(Dataset entries)
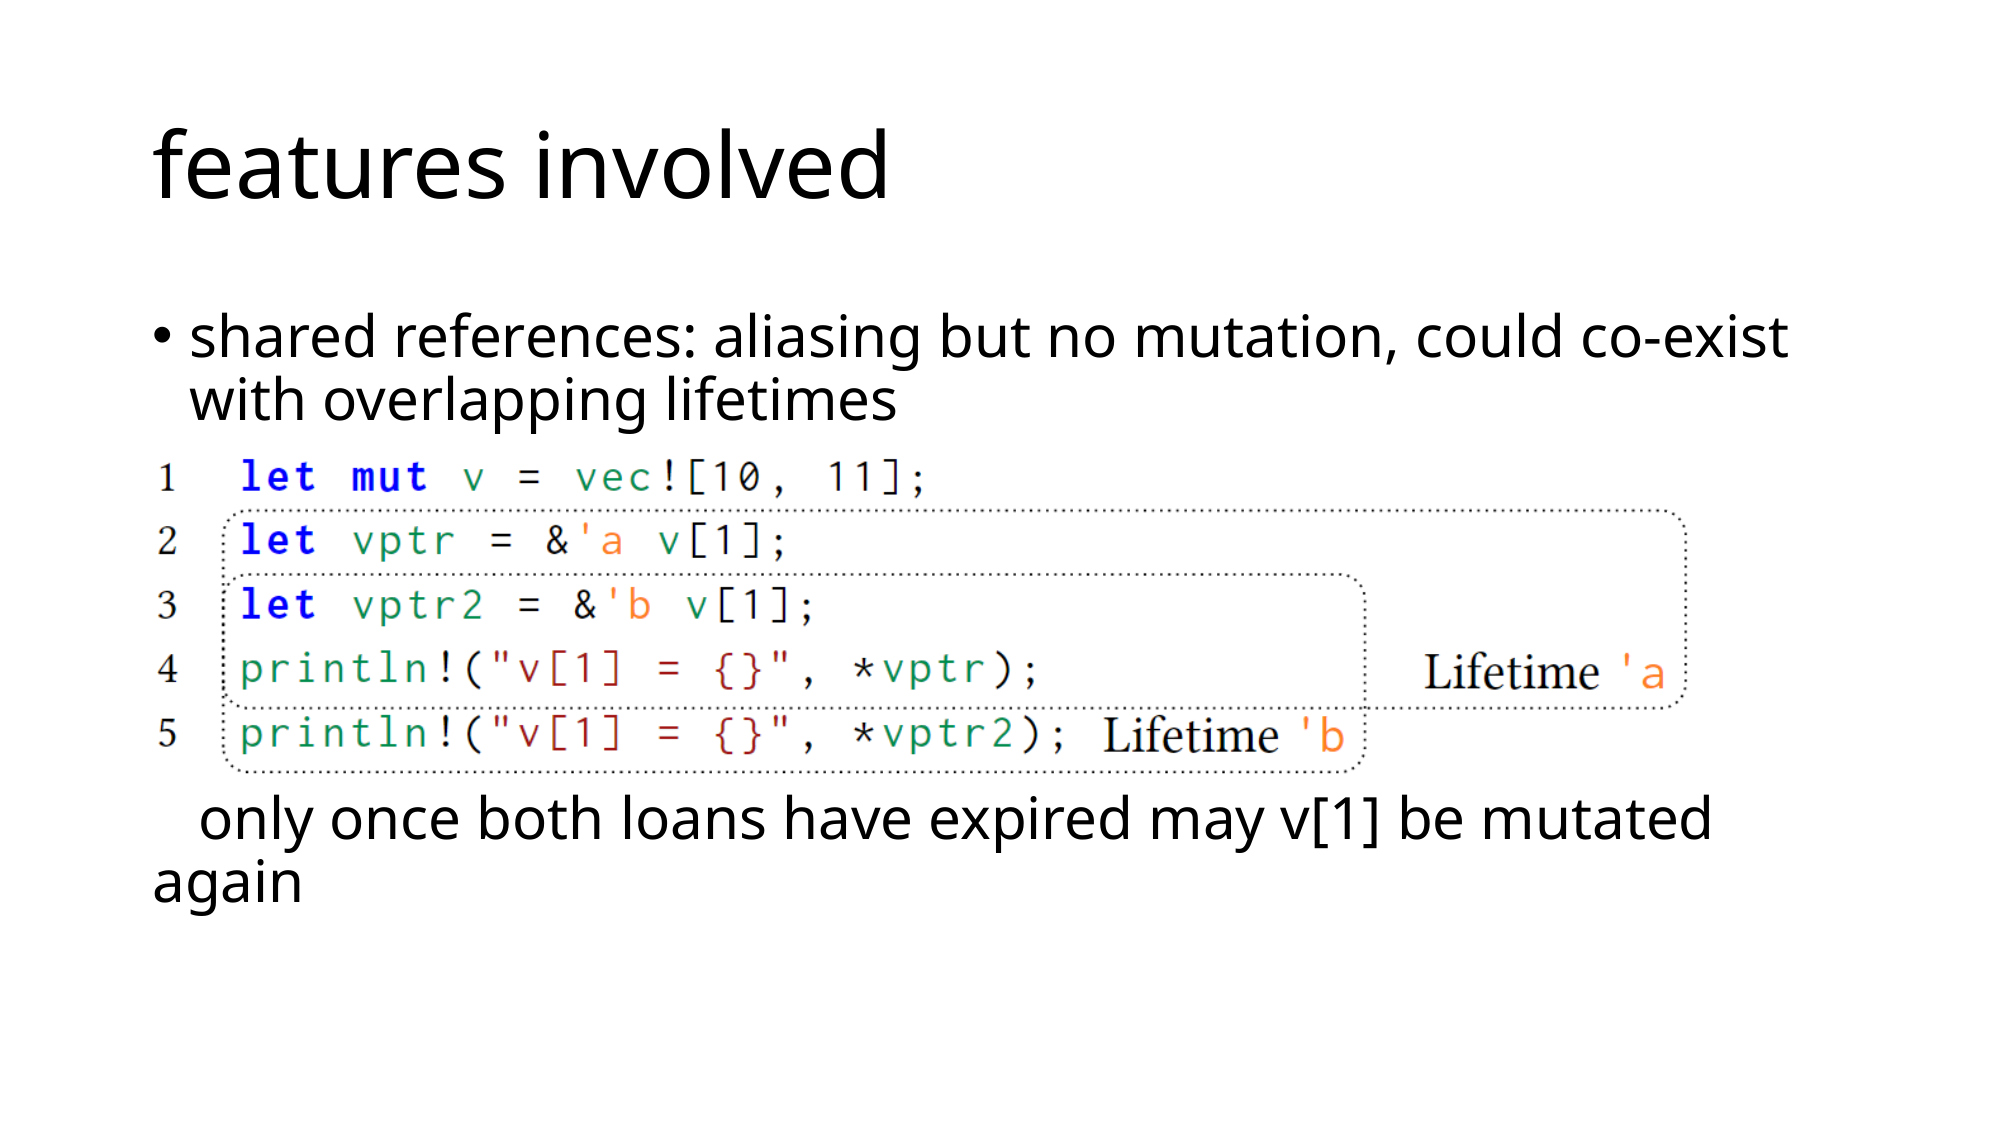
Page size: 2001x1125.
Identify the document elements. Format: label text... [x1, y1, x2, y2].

list shared references: aliasing but no mutation, could co-exist with overlapping lifetimes only once both loans have expired may v[1] be mutated again [137, 299, 1863, 1014]
picture [137, 444, 1710, 786]
title features involved [137, 59, 1863, 278]
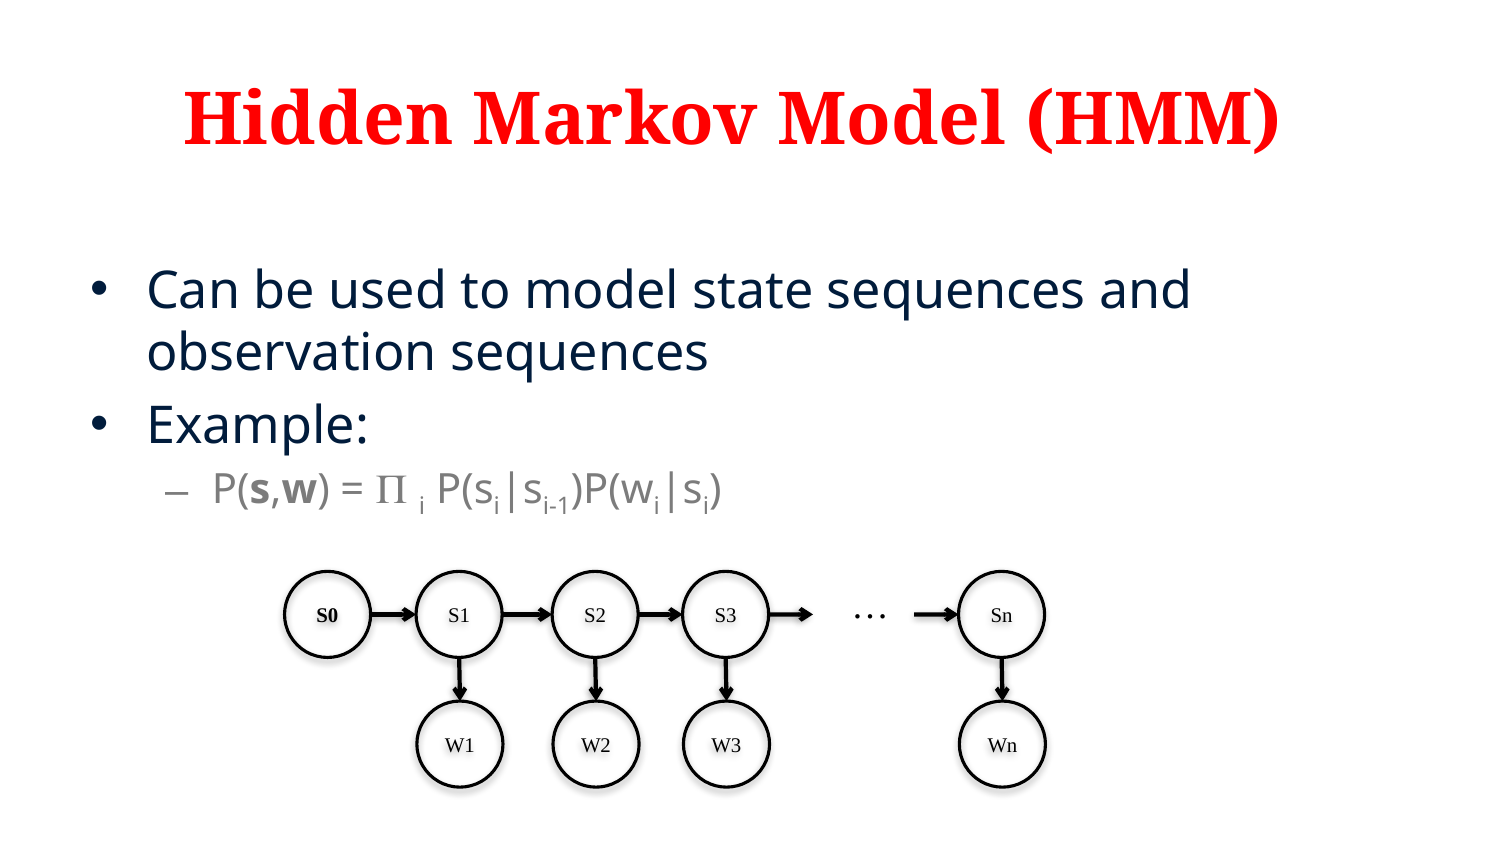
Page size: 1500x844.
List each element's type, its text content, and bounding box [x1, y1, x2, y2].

title Hidden Markov Model (HMM) [41, 64, 1425, 180]
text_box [552, 657, 1046, 788]
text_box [284, 571, 1045, 658]
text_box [416, 657, 504, 788]
list Can be used to model state sequences and observation sequences Example: P(s,w) =  i P(si|si-1)P(wi|si) [75, 248, 1425, 692]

**TASK DETAILS**:
Leave the pictures out, and transcribe each of the records exactly.

**RESPONSE**:
Page size: 2001x1125.
Identify the document elements. Format: label text... [x1, y1, x2, y2].

list shared references: aliasing but no mutation, could co-exist with overlapping lifetimes only once both loans have expired may v[1] be mutated again [137, 299, 1863, 1014]
picture [137, 444, 1710, 786]
title features involved [137, 59, 1863, 278]
Page size: 1500x844.
List each element's type, its text content, and bounding box [x1, y1, x2, y2].

title Hidden Markov Model (HMM) [41, 64, 1425, 180]
text_box [552, 657, 1046, 788]
text_box [284, 571, 1045, 658]
text_box [416, 657, 504, 788]
list Can be used to model state sequences and observation sequences Example: P(s,w) =  i P(si|si-1)P(wi|si) [75, 248, 1425, 692]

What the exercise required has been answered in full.